Last night, I completed my solid draft of, "Petty Theft," one of the overhaul / major revision stories I was talking about in the last post. I'll edit it today and, if generally satisfied, let Rose hack away at it, and then hopefully have it prepped for submission as a 2500 - 3000 word crime story on Monday.
It's been an interesting experience working on this. It's partly editing for style and content, of course. It's partly proofing my high school grammar (which wasn't bad). But a lot of it is writing from scratch. I think on pure word count I went from 1700 in the original to 2500 at the end of last night's draft. Way more than 800 of the words are brand new, though.
I found myself using the original version of the story almost as a narrative outline. "Okay, here's plot point one, here's plot point two, here's the crescendo..." I kept most of the original dialogue -- which was sparse in this story, anyway.
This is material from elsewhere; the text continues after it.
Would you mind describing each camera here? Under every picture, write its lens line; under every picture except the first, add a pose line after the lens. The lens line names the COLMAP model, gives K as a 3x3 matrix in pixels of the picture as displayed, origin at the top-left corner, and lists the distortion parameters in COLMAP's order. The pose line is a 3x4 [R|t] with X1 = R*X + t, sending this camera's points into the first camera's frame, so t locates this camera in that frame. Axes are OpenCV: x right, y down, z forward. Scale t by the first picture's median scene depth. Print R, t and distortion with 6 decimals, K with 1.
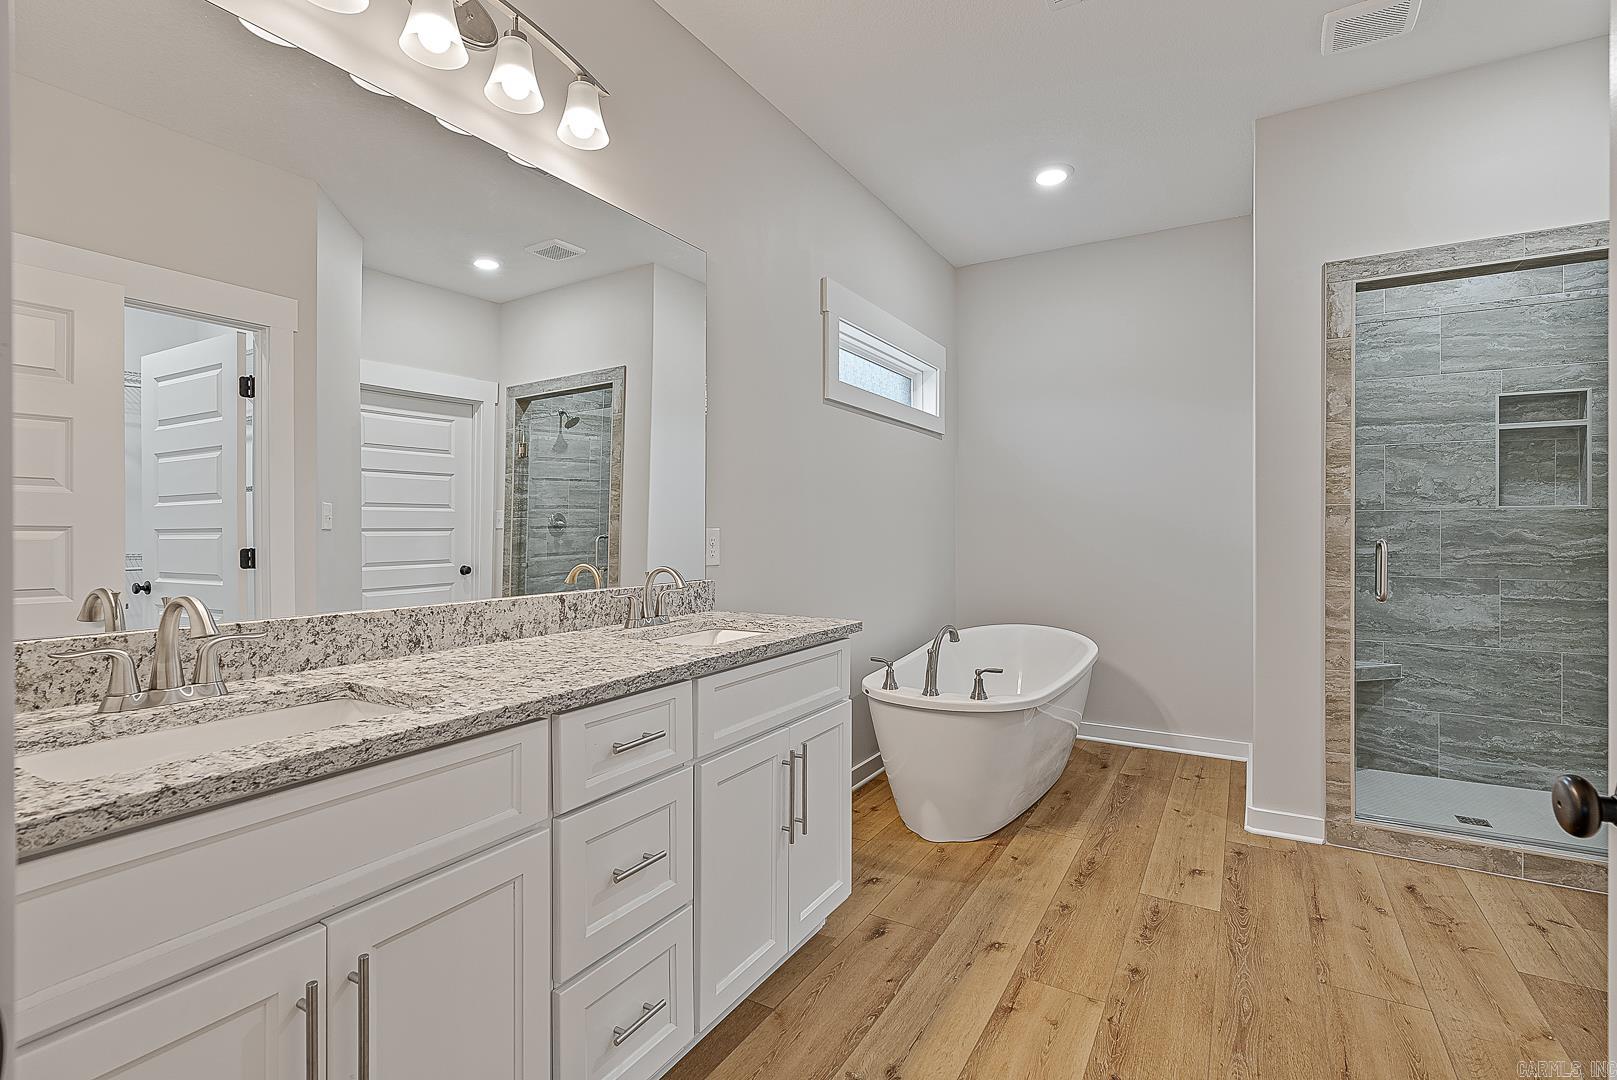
lens RADIAL K [[738.0, 0, 811.2], [0, 738.0, 529.5], [0, 0, 1]] dist [-0.010539, 0.004003]
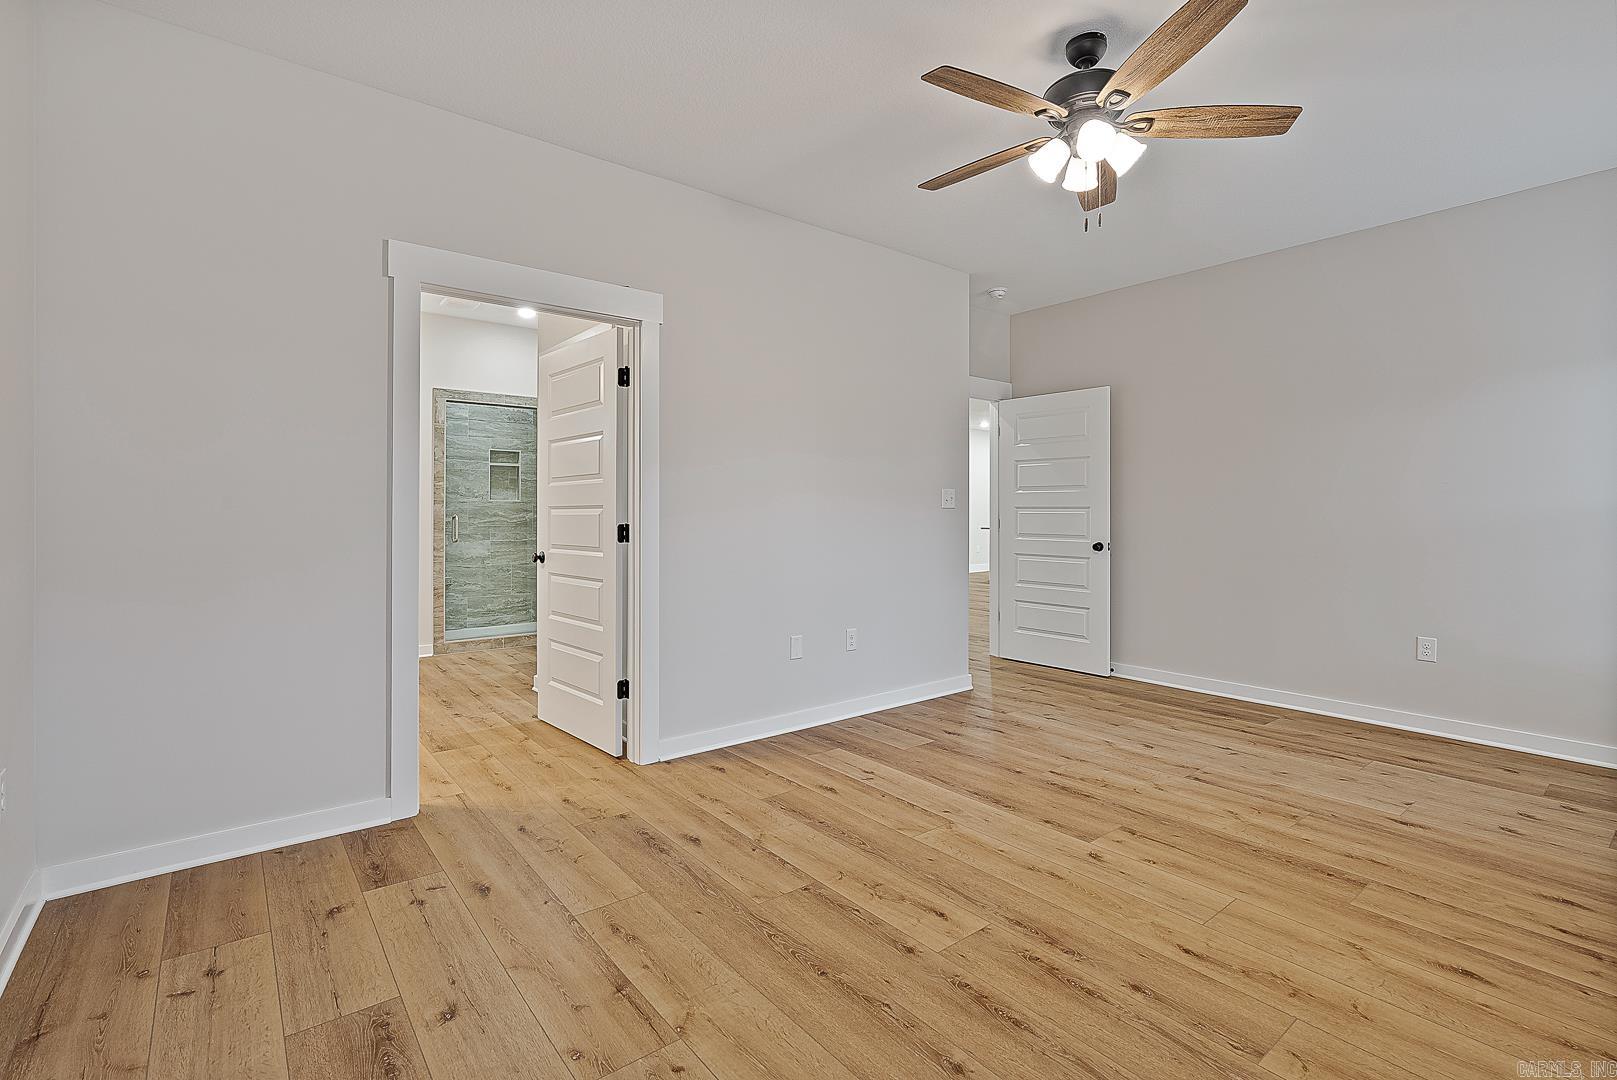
lens RADIAL K [[738.0, 0, 812.5], [0, 738.0, 510.0], [0, 0, 1]] dist [-0.010539, 0.004003]
pose [[0.347010, 0.001485, 0.937860, -0.826233], [-0.001401, 0.999998, -0.001065, -0.000509], [-0.937860, -0.000944, 0.347012, -0.698651]]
I kept a few particularly clever turns of phrase (LOL!). But mostly it's a whole new story.
The original story was part of a group of stories that were quite literally my attempt to answer a self-administered writing challenge, "How can you write a short story that reads like watching an episode of Alfred Hitchcock Presents?" That will largely be true still when they have all been redone, but there's a difference. What originally interested me about those stories were the twists and turns of the plot itself. At this point in my life and in my development as a writer, I am far more interested in the main character's psychology as it is twisted and turned by the plot.
To accomplish this shift in focus for "Petty Theft," I shifted the POV from third-person to first. This allowed me not only to introduce more interesting internal monologue, but also to present the psychosis of the MC more coherently. When you're stuck with describing an unbalanced person from the outside, you run the risk of brushing unintentionally up against humor and satire. When you can show it from the inside, it seems more natural to the character and the balance shifts a little more toward disturbing, away from comic.
The real challenge was, of course, maintaining the original essence or soul of the story. I want to make sure I didn't only maintain the plot, but a lot of the spirit. I want a new angle on the original story, not an entirely different piece. That's what I'll be looking for when I edit today!